TASK REQUIREMENTS
Please copy each line of the data that includes the string "predicted".

DATA FOR THIS EXERCISE
[Start of Attachment]
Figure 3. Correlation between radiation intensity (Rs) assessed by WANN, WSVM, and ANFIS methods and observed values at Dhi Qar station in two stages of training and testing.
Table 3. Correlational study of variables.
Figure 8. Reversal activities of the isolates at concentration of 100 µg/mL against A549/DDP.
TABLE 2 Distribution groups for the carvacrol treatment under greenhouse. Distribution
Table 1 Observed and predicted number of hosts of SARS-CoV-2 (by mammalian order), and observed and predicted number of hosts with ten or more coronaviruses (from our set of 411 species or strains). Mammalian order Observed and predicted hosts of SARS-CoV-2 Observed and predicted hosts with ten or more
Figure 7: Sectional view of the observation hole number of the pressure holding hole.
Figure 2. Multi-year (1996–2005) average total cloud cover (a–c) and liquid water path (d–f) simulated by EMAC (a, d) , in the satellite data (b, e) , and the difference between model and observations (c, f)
[End of Attachment]
[Start of Attachment]
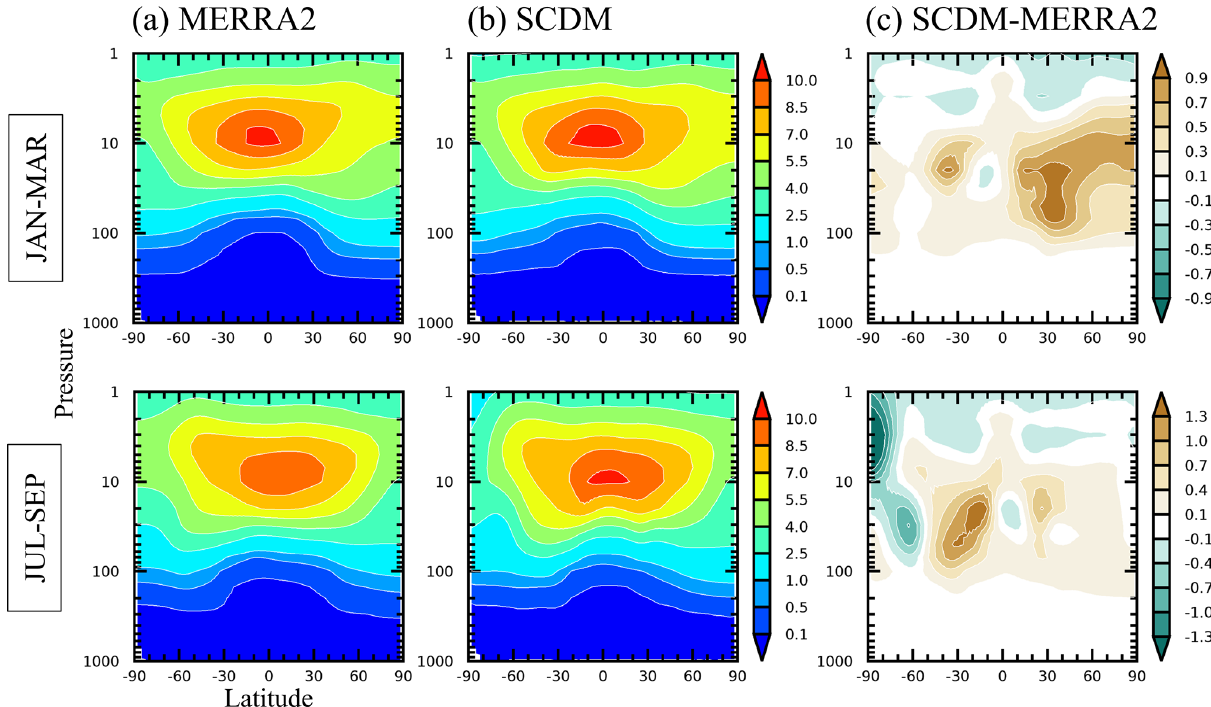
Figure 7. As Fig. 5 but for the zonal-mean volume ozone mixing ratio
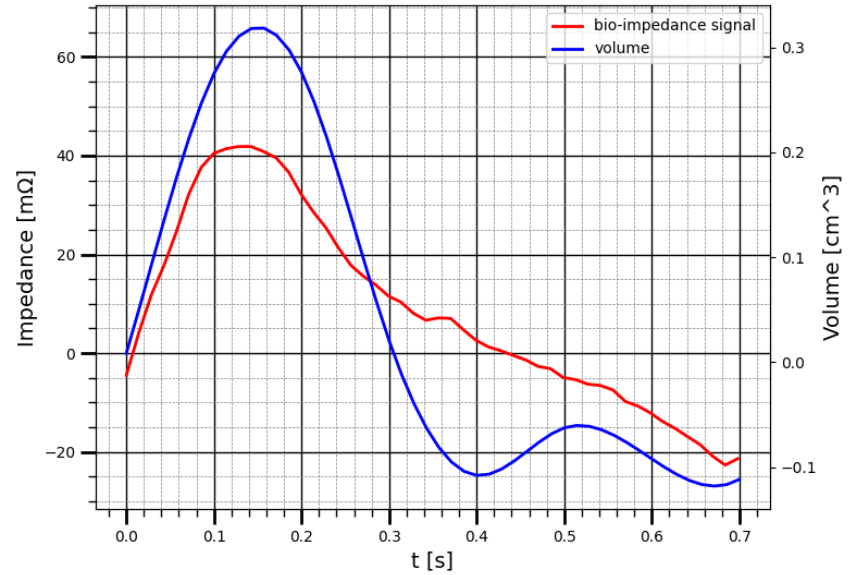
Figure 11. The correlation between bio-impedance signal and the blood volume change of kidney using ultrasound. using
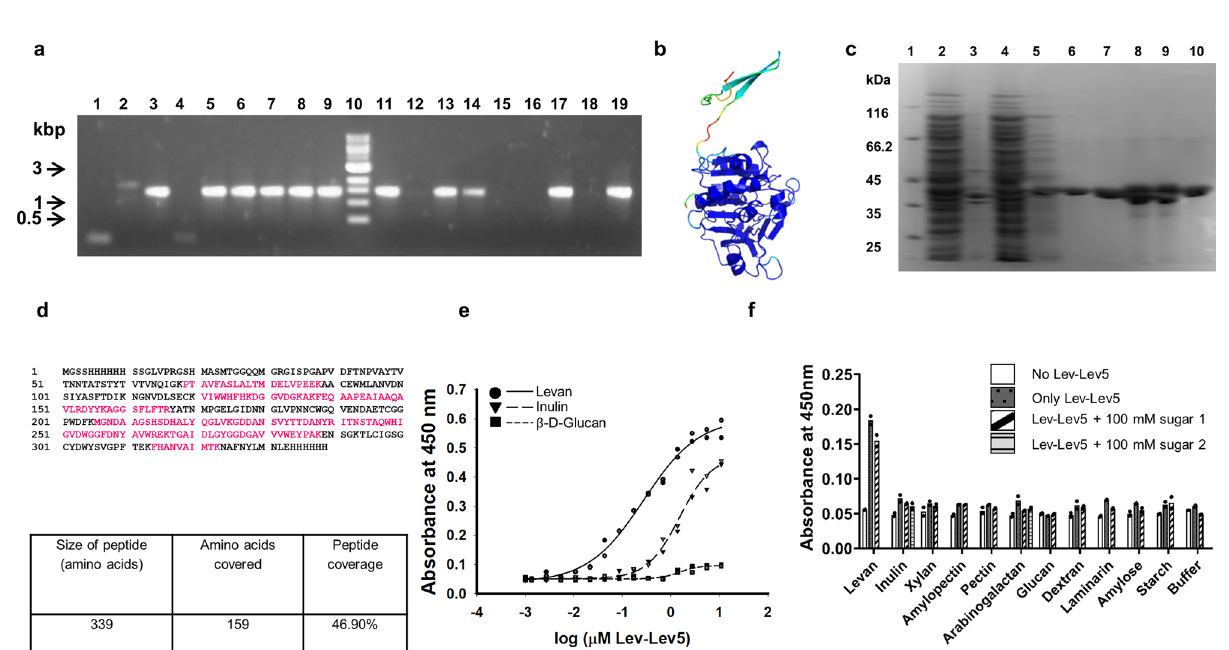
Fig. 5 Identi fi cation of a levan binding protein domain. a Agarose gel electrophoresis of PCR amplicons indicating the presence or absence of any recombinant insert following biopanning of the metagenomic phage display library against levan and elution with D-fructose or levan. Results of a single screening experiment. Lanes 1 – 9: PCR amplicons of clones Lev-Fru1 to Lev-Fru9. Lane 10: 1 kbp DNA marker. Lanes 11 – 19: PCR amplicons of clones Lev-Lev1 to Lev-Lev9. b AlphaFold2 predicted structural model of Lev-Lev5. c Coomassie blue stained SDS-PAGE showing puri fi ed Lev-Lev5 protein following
[End of Attachment]
FINISHED EXERCISE
Table 1 Observed and predicted number of hosts of SARS-CoV-2 (by mammalian order), and observed and predicted number of hosts with ten or more coronaviruses (from our set of 411 species or strains). Mammalian order Observed and predicted hosts of SARS-CoV-2 Observed and predicted hosts with ten or more
Fig. 5 Identi fi cation of a levan binding protein domain. a Agarose gel electrophoresis of PCR amplicons indicating the presence or absence of any recombinant insert following biopanning of the metagenomic phage display library against levan and elution with D-fructose or levan. Results of a single screening experiment. Lanes 1 – 9: PCR amplicons of clones Lev-Fru1 to Lev-Fru9. Lane 10: 1 kbp DNA marker. Lanes 11 – 19: PCR amplicons of clones Lev-Lev1 to Lev-Lev9. b AlphaFold2 predicted structural model of Lev-Lev5. c Coomassie blue stained SDS-PAGE showing puri fi ed Lev-Lev5 protein following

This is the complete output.